AccueilMes livresAjouter des livres
Découvrir
LivresAuteursLecteursCritiquesCitationsListesQuizGroupesQuestionsPrix BabelioRencontresLe Carnet
>

Critique de Darkcook


Ce cher Avril, toujours symbole du printemps bucolique et poétique, fut pour moi le moment où ma mère, à la lecture du magnifique début du poème "À Celle qui est restée en France", m'interpella, émue, pour me rappeler à mes devoirs : "Fils hugolien, tu dois absolument lire Les Contemplations!". Ce que je fis depuis.

Mon admiration sans bornes pour le grand Victor n'a plus aucun secret pour mes amis, proches et lecteurs sur Babelio, mais je n'avais jamais vraiment lu de recueil de poèmes en entier. Souhaitant m'éloigner de la politique et de la noirceur, vu mon sujet de thèse sur le roman noir historique qui baigne dans ces cercles, je m'empare donc avec grande envie des Contemplations, ayant raison à demi, m'attendant à y trouver, alors que ce ne sera que par endroits seulement, un pendant diurne aux Châtiments, un Hugo qui a délaissé l'assemblée et les horreurs des rues de misère sous le joug de Napoléon III, pour les bois, les champs, les rivières, la nature.

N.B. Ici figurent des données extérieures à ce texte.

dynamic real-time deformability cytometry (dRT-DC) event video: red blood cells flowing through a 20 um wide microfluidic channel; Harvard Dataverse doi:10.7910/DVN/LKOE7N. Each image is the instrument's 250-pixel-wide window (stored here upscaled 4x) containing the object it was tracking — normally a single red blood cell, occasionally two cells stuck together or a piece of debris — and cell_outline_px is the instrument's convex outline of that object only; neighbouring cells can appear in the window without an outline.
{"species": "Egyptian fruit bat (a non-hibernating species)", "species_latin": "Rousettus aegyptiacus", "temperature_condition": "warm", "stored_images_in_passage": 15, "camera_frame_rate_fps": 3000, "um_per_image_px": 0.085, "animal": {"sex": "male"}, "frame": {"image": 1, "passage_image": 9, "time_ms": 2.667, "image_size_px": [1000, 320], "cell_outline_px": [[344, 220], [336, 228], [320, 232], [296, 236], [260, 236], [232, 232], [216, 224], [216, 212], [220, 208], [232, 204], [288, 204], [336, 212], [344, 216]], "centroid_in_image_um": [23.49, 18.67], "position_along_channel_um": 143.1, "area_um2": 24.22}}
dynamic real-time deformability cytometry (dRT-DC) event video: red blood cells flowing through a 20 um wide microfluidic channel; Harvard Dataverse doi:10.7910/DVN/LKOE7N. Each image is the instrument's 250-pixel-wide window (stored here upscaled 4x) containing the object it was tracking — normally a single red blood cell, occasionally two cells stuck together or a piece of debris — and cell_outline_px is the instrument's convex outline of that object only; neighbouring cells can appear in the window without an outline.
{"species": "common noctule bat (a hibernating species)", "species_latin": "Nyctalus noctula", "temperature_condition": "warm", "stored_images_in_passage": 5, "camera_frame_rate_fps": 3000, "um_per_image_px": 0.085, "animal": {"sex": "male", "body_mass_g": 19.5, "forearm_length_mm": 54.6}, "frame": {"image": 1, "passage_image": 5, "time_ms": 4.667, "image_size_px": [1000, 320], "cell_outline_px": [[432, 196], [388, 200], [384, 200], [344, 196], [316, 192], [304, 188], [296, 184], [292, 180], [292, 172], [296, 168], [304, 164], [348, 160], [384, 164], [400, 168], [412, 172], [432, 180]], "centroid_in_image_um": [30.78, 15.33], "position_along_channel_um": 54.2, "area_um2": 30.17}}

J'avais sous-estimé la destination et la présence dans ce livre, de la malheureuse Léopoldine, fille d'Hugo décédée à 19 ans, noyée accidentellement avec son époux Charles Vacquerie dans la Seine. Nous sommes ainsi bien loin d'un recueil de poèmes ronsardiens constamment lumineux, et la mort est omniprésente. Hugo a conçu cette horde hallucinante de poèmes sur 22 ans, et a scindé le recueil en deux parties, "Autrefois", effectivement plus pastorale, où l'innocence règne encore, et "Aujourd'hui", livre du deuil, du doute face à Dieu, de l'exil, puis de la foi retrouvée. Ces deux parties sont elles-mêmes divisées en six livres thématiques assez différents, qui pourtant se répondent en échos. Il y a un jeu de double chronologie, une artificielle, pour l'homogénéité thématique, la construction logique du recueil, et la véritable, révélée par mon édition, qui aide à comprendre la genèse de chaque poème et les liens à tisser entre eux.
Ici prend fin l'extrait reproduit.